**Your goal**
Exact reproduction required: the lines below from the line with "53 145 12.54" to the line with "the scene) (feet).", both ends included, and no others.

BEGIN Data for analysis

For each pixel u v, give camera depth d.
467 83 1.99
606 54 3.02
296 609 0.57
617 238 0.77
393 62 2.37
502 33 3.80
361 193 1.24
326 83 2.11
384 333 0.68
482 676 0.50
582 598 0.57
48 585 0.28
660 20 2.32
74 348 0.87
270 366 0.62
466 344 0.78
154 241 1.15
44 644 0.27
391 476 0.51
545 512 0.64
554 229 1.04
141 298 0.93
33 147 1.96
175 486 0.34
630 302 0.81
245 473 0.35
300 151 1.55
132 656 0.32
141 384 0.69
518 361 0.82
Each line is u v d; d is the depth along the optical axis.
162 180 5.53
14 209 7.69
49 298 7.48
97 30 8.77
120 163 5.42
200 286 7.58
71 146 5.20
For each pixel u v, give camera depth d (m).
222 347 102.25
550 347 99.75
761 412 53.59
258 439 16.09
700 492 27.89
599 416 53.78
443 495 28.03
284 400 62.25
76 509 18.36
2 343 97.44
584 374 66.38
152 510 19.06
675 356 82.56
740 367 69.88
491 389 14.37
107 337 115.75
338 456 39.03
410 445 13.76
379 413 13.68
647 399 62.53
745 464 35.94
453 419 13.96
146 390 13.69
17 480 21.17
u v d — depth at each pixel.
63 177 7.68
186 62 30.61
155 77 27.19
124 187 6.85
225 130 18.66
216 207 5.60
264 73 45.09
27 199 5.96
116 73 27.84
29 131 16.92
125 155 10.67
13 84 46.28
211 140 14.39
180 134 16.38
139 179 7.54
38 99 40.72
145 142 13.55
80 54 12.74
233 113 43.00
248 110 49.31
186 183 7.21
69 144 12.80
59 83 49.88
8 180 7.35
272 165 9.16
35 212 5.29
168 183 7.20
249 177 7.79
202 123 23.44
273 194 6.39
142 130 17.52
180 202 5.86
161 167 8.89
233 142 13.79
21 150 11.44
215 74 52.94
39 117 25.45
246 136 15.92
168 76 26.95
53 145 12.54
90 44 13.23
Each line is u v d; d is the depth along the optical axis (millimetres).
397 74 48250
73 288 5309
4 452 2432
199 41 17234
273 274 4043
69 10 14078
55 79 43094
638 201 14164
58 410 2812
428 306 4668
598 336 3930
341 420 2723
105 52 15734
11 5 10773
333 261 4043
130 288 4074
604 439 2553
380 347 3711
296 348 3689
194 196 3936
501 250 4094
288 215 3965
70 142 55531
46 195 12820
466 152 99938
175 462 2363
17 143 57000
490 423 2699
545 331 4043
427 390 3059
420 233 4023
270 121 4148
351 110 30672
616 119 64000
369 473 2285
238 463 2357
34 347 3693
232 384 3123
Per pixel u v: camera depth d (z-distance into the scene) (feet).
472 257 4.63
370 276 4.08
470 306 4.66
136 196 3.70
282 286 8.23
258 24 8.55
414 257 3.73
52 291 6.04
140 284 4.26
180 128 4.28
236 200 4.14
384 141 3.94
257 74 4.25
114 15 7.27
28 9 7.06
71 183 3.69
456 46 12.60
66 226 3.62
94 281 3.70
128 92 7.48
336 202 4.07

END Data for analysis
BEGIN Data for analysis

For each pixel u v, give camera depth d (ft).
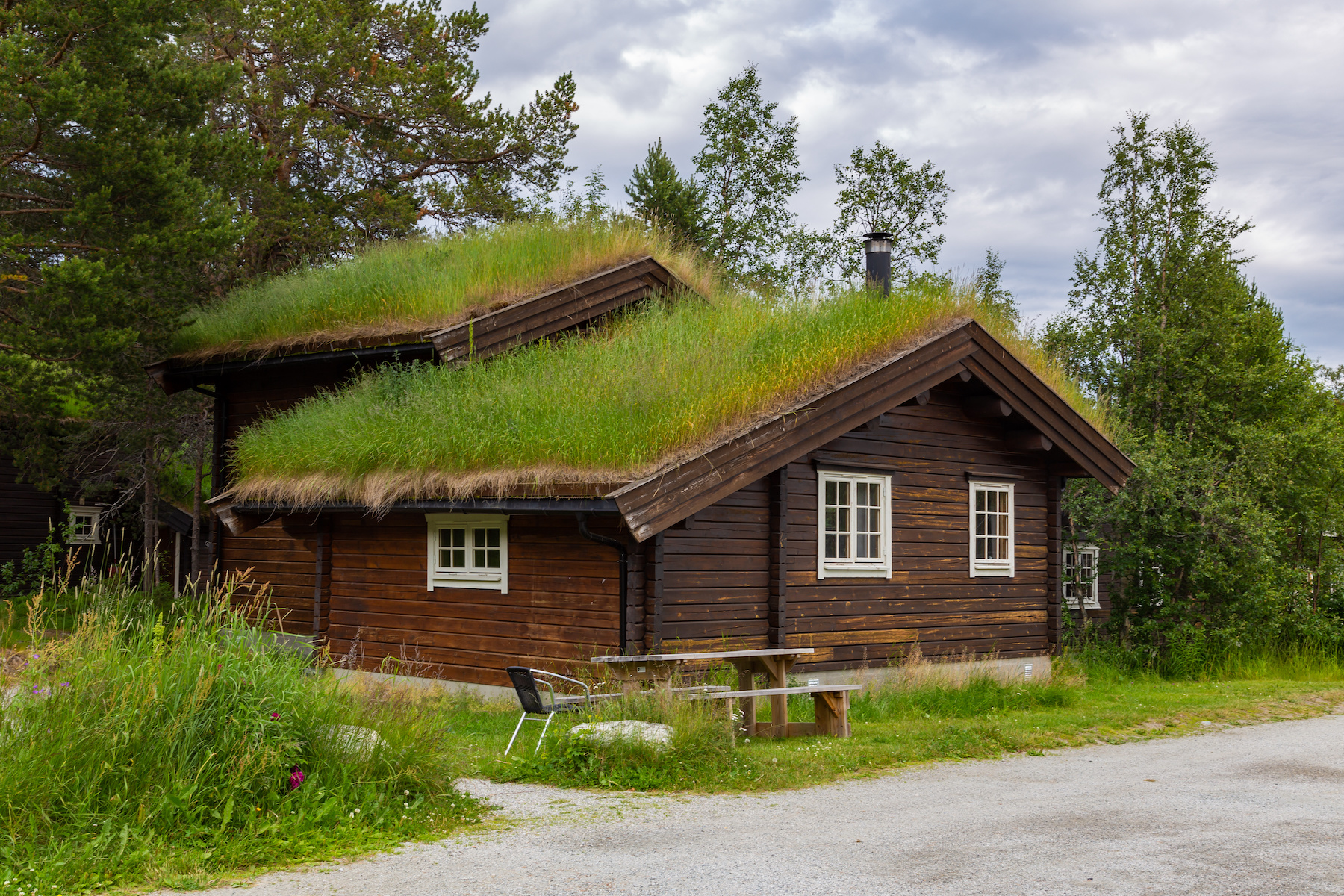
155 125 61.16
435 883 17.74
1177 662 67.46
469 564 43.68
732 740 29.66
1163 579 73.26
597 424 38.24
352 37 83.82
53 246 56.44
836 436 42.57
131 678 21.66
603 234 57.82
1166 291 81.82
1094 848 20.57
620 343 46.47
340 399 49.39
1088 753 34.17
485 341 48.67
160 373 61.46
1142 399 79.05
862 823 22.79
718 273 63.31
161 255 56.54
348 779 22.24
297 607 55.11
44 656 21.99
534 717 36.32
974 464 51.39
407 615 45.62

END Data for analysis
BEGIN Data for analysis

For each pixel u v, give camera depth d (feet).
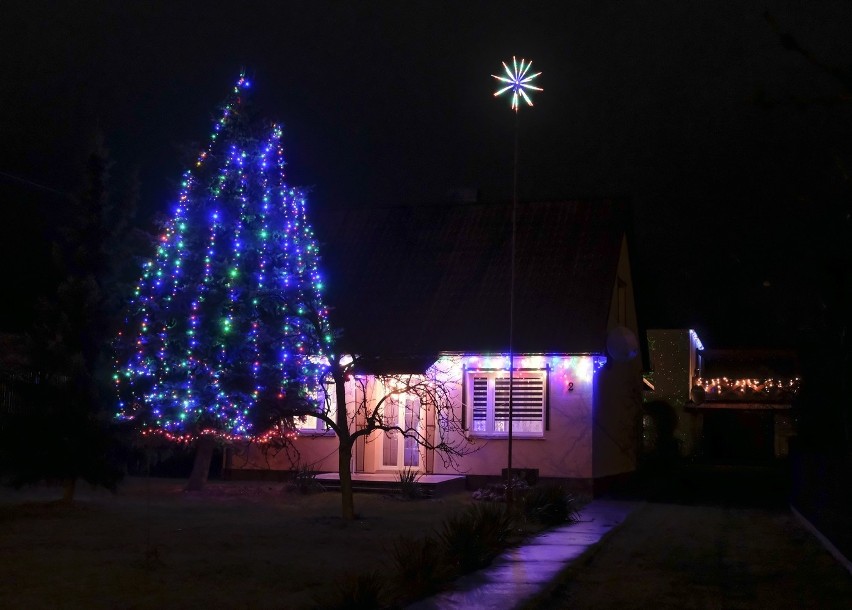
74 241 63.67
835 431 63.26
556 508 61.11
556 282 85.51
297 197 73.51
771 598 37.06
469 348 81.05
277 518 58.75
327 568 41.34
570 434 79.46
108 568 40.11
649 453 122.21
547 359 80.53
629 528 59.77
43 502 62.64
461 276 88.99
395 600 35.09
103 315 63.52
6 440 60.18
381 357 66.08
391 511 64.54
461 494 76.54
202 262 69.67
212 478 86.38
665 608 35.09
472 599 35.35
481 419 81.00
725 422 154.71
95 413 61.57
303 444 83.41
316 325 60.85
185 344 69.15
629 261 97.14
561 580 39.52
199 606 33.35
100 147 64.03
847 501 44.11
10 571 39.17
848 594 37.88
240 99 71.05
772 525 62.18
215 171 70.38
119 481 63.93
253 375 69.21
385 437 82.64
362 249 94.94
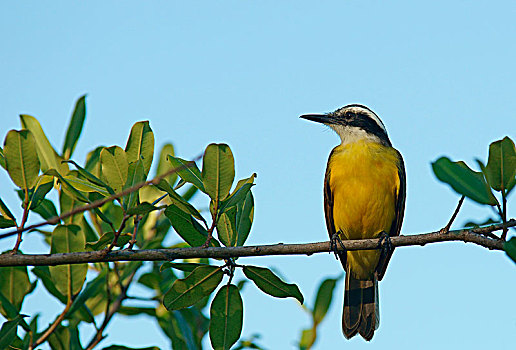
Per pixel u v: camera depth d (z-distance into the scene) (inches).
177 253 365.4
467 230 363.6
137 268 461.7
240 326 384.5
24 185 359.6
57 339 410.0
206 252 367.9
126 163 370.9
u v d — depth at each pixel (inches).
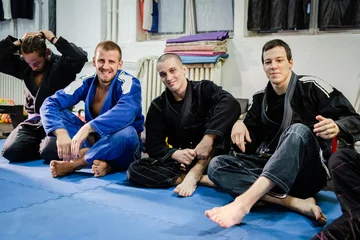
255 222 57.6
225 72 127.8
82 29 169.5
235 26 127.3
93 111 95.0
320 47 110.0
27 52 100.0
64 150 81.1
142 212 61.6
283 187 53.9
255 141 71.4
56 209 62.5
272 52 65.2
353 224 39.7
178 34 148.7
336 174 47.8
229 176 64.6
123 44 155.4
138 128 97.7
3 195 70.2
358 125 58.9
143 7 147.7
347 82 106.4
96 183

END Data for analysis

**Answer**
53 145 12.54
90 44 13.23
Each line is u v d; d is the depth along the optical axis (millimetres).
397 74 48250
73 288 5309
4 452 2432
199 41 17234
273 274 4043
69 10 14078
55 79 43094
638 201 14164
58 410 2812
428 306 4668
598 336 3930
341 420 2723
105 52 15734
11 5 10773
333 261 4043
130 288 4074
604 439 2553
380 347 3711
296 348 3689
194 196 3936
501 250 4094
288 215 3965
70 142 55531
46 195 12820
466 152 99938
175 462 2363
17 143 57000
490 423 2699
545 331 4043
427 390 3059
420 233 4023
270 121 4148
351 110 30672
616 119 64000
369 473 2285
238 463 2357
34 347 3693
232 384 3123
Per pixel u v: camera depth d (z-distance into the scene) (feet).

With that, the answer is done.